Records shown:
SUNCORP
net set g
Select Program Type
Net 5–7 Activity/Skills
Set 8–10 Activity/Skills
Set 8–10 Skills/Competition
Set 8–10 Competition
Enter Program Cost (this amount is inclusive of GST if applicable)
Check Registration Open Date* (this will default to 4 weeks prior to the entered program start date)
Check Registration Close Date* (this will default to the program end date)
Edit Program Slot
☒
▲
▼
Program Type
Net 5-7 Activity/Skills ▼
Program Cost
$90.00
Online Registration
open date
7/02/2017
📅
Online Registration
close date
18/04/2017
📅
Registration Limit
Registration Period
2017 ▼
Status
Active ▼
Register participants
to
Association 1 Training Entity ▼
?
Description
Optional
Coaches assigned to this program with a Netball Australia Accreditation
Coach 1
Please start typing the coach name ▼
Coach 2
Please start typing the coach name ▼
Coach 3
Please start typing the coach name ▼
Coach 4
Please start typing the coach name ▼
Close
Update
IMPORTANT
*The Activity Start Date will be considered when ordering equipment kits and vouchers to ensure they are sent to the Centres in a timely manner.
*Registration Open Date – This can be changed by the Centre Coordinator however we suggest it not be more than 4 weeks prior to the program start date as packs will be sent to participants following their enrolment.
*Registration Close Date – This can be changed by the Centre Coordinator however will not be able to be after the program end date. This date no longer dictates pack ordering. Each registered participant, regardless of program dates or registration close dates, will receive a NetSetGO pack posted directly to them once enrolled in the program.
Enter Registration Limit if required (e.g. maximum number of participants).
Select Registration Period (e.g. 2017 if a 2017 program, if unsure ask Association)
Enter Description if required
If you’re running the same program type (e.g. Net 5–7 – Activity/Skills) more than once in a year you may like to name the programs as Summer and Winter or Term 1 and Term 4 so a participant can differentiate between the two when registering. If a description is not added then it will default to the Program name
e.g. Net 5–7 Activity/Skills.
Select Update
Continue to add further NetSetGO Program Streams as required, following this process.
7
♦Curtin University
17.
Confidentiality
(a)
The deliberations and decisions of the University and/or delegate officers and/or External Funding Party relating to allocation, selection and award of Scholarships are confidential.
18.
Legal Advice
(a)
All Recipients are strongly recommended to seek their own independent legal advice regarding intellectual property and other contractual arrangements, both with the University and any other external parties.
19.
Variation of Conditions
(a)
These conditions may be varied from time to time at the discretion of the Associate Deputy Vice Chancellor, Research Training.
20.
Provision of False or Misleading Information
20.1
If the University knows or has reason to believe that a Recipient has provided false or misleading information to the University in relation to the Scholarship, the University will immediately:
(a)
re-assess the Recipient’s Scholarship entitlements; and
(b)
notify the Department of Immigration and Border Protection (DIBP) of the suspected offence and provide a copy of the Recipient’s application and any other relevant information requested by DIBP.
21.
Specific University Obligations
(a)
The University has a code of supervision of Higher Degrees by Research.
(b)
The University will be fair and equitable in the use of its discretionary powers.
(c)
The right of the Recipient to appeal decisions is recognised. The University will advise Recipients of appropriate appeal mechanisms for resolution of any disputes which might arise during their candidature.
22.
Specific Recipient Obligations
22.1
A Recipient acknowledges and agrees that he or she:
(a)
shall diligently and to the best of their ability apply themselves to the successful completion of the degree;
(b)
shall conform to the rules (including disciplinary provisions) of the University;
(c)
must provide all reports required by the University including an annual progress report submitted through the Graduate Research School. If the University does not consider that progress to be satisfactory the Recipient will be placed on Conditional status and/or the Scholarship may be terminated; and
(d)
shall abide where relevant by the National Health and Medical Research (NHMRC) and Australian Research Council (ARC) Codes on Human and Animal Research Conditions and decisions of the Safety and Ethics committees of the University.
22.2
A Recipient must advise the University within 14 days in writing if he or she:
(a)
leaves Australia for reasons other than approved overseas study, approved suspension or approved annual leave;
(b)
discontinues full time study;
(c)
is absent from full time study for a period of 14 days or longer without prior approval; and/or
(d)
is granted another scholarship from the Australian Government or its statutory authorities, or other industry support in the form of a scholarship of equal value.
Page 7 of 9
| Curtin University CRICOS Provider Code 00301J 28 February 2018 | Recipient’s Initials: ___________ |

About this task: Look over the records above, and wherever a line contains the string "Cost", copy that line.

Answer box:
Enter Program Cost (this amount is inclusive of GST if applicable)
Program Cost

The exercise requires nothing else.